• Skip to main content

    Market Data

    US scrap export market roiled by Middle East unrest

    Written by Ethan Bernard


    The state of the US export market for recycled ferrous scrap is in extreme flux due to events of the last 10 days.

    The outbreak of war with Iran and the collateral damage to the Gulf States have thrown the entire region into chaos. The navigation restrictions at the Strait of Hormuz have caused freight costs to rise with uncertainty as to where they will ebb, sources say.

    The effects on scrap exports from both Europe and the US into the Mediterranean Basin are hard to understand at this point.

    Since the beginning of hostilities, there has been several cargoes sold to Turkey from Northern Europe, the lowest priced being $363.50 per metric ton (mt) CFR for HMS 80/20. This price is down from earlier sales by a solid $5-7/mt, probably assisted by a strengthening of the US dollar vs. the euro. 

    There have been no cargoes sold to Turkey from the US East Coast since the war began. The last US sale to Turkey was at $374/mt CFR just prior to the start of any strikes.

    Cargo costs

    Although bulk scrap can move freely across the Atlantic, the costs have significantly risen. Sources have told SMU, freight rates need constant updating due to vessel shortages and increased fuel costs.

    One source said, “Last week, it (the freight) would have been $50 or a little more.
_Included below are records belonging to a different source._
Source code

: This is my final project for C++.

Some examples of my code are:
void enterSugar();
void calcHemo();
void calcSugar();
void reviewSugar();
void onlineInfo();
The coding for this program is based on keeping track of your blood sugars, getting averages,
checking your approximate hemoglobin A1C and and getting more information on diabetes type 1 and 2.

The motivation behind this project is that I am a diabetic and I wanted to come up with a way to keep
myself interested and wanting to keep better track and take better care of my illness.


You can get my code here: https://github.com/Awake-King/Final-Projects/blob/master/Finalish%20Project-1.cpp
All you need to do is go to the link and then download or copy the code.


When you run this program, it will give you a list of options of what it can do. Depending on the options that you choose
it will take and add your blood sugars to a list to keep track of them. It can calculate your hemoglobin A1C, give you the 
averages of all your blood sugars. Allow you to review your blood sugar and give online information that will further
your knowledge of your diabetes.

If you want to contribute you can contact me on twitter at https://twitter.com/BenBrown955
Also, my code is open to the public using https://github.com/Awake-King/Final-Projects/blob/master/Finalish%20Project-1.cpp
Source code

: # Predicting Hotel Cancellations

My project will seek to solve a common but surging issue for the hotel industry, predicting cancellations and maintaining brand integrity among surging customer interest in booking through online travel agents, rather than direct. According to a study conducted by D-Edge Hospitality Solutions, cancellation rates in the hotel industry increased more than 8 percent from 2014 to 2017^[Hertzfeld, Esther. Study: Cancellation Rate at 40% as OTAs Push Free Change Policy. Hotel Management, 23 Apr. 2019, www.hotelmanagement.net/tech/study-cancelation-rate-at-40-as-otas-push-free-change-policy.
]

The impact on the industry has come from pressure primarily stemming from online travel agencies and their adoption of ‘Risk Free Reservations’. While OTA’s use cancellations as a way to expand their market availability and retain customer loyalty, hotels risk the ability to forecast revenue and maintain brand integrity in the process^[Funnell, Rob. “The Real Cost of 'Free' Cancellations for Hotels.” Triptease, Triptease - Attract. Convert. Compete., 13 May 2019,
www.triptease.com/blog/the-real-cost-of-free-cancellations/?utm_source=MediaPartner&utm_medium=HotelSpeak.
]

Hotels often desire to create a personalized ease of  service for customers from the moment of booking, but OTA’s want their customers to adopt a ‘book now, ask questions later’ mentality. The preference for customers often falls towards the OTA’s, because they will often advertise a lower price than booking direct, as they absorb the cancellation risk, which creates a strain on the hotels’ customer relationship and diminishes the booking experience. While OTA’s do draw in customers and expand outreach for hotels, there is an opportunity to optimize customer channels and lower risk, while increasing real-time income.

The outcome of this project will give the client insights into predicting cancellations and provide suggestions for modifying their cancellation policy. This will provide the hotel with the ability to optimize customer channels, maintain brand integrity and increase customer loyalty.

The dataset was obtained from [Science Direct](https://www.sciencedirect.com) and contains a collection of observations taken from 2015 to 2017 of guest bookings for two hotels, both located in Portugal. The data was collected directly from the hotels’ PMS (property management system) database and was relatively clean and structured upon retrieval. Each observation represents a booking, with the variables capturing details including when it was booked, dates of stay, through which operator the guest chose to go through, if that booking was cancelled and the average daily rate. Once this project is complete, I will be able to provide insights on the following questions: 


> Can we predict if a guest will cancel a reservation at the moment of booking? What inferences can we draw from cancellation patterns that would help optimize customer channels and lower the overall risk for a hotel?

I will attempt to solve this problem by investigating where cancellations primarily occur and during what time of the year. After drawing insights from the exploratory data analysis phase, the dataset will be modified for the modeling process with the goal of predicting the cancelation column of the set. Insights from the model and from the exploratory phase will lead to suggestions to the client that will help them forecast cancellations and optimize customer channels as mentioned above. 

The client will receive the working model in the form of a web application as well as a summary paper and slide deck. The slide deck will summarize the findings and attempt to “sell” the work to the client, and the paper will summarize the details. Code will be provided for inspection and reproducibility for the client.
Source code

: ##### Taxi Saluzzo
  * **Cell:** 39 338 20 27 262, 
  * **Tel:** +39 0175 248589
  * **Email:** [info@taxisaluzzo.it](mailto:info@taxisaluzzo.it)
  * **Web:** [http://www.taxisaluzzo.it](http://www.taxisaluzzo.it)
Today, I’m still waiting for feedback.”

    A scrap trader in Italy told SMU the prices in Turkey depend on what happens with the war. He is worried many of Turkey’s customers for steel are the Gulf States, which have been drawn in to the war.

    But, for now, the freights from Northern Europe and North America are the issue. Turkey is seeking short-sea cargoes, but their attempts to buy below current levels have not resulted in orders. 

    A quick look at the LME scrap futures market shows trades at slightly higher prices in the months ahead for imports into Turkey. This would be a complete reversal over 2025.  

    Sideways domestically

    Another aspect limiting US and Canadian scrap exports is their domestic markets have moved sideways for March shipment. This leaves a big gap between export and domestic prices on an FOB basis, even before the freight costs are considered.

    The exporters on the East Coast are continuing to sell domestically, especially for shredded. It is unclear what price US-based exporters would accept for deep-sea bulk cargoes, but some are saying north of $385/mt CFR.

    Interestingly enough, SMU contacted a scrap firm in the Northeast region who told SMU the export yards in New England have lowered prices for HMS by $10 per gross ton (gt).

    Recall that US scrap prices traded sideways in March. Our source acknowledged this but said, “The dealers will not fight it too much because winter is basically over and the spring flush is coming out.”

    On the West Coast, according to a source, another bulk cargo of HMS 80/20 was transacted for shipment to Turkey at $374/mt CFR. The container market into Taiwan and the Far East remains firm. The bulk market into South Asia has improved but the Turkish price still is preferable at this point.